One day, while perusing my scriptures, I noticed that when I marked passages that were interesting to me, I didn’t usually mark entire verses, but phrases within a verse. Sometimes I would only mark two words, or three words at a time. Sermons don’t have to be long, sometimes they can be as brief as a sentence. Here is one of my favorite “Sermons in a Sentence:”
Consider this interesting verse from some of the last words of Nephi:
“I glory in plainness; I glory in truth; I glory in my Jesus, for he
hath redeemed my soul from hell” (2 Nephi 33:6).
We are accustomed to speaking of our Heavenly Father and the Lord
Jesus Christ in King James English. We pray in “thees,” “thys,” and
“thous,” scriptural pronouns that provide a bit of distance, a verbal
reverence that is appropriate and comfortable. Perhaps this is why
Nephi’s intimate phrase my Jesus stands out. “My Jesus” appears only
once in our entire standard works, from Nephi’s closing testimony in
the Book of Mormon. Yes, Jesus is Jehovah, the Holy One of Israel, the
Great I AM, the God of Abraham, Isaac, and Jacob, the Father of heaven
and earth, the Lord Jesus Christ, and the Lord God Omnipotent. But to
Nephi in his later years, He was also “my Jesus.” Nephi lost his
father and was hated by his brothers, so for him, the Savior was both
as infinite as the universe and as intimate as a friend. James Ferrell
has written, “[Jesus’] work on our behalf is at once infinite and
infinitesimal; it is so big that he offers redemption to all, and yet
so small that he offers redemption to me” (Falling to Heaven ,
(Excerpt from Sermons in a Sentence, 39).

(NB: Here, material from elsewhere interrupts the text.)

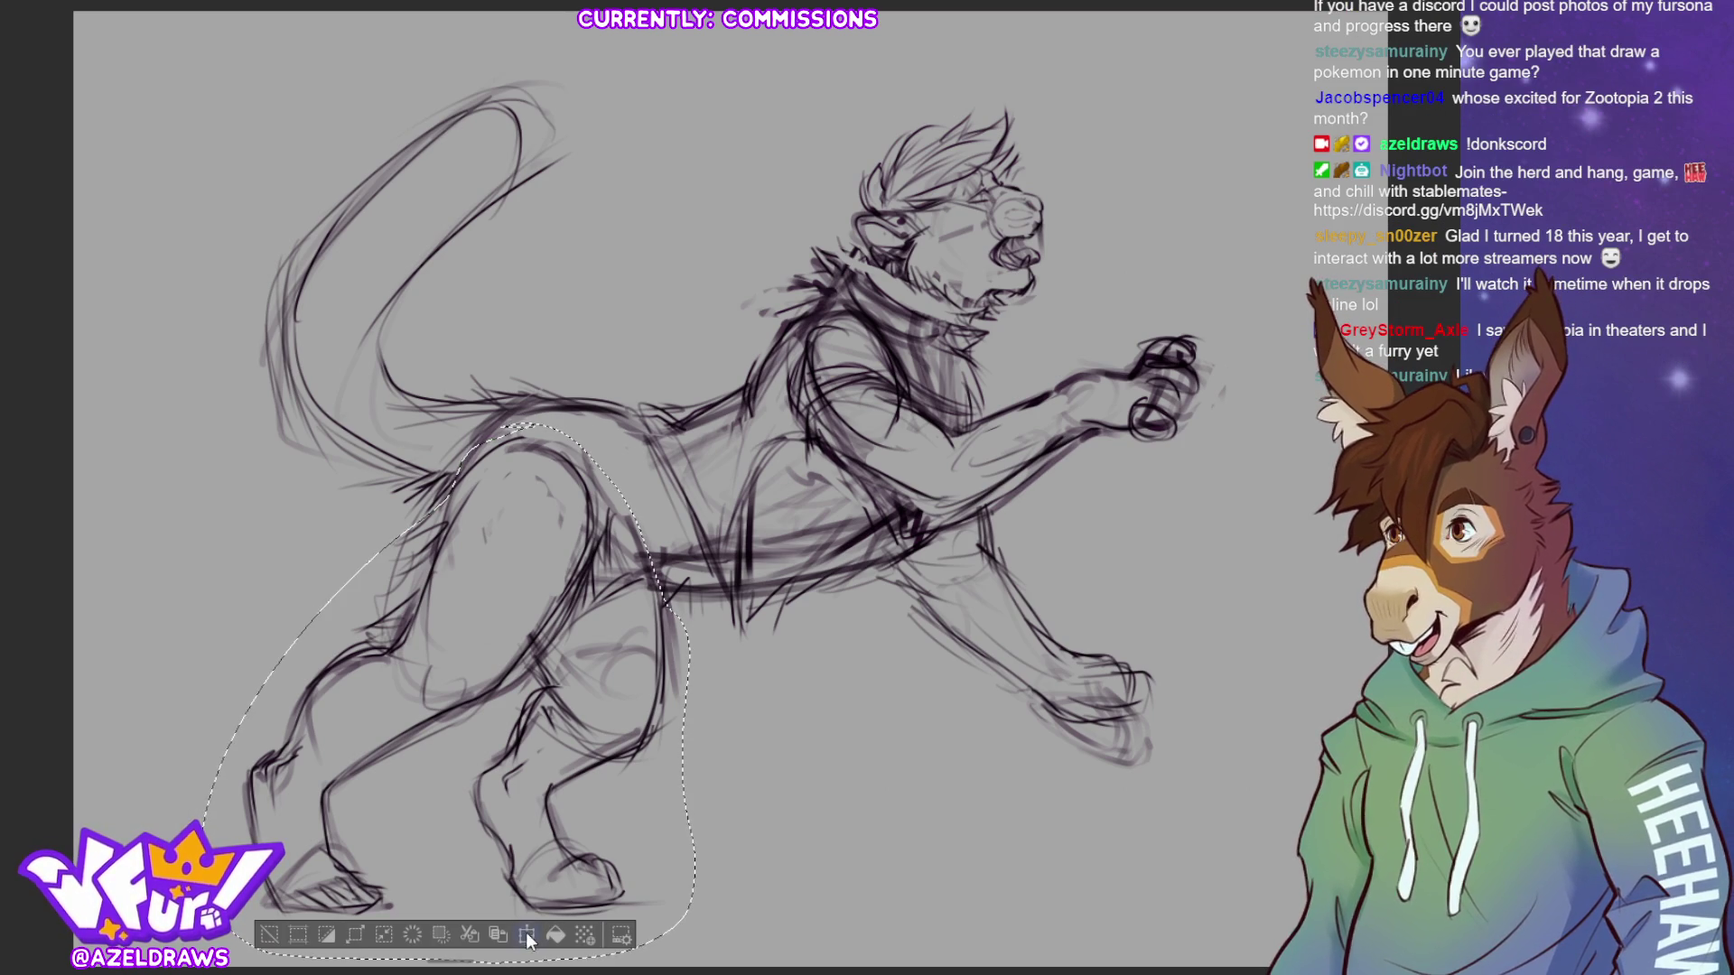
- Warp the selected hind legs slightly upward and deselect them
{"action": "left_click", "coordinate": [527, 937]}
{"action": "left_click_drag", "start_coordinate": [559, 867], "coordinate": [567, 835]}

I have your book Sermons in a Sentence. When I read this passage it changed me. I want that kind of relationship my Savior, and I will do everything I can to have that kind of relationship with Him. The glorious truth is I know that He wants that kind of relationship with me too.
I feel the same way
Just what I needed to read today. The sermon that is short and sweet. Thank you for your example and light sharing.
Just a correction: You use “Immaculate Conception” to dercsibe the conception of Jesus which is wrong. Actually the Immaculate Conception is a doctrine made infallible in the Catholic Church to dercsibe the sinless birth of Mary in preparation for her future as the mother of Jesus. The Immaculate Conception has nothing to do with the conception of Jesus. Your comment is good though.
Michele Shaw says
For years ive been collecting your CDS and books. Thank you for the wonderful inspiration you have been. Ever thought of visiting south africa?
I believe that thee, thine, thou, was really the familiar form in Nephi’s time.
Jason Payne says
I noticed that phrase also, and have found the same comfort you speak of regarding my intimate relationship with my Savior because of it. How blessed we are to know how personal and real our relationship with Christ can and should be! Thank you for the chance to reflect!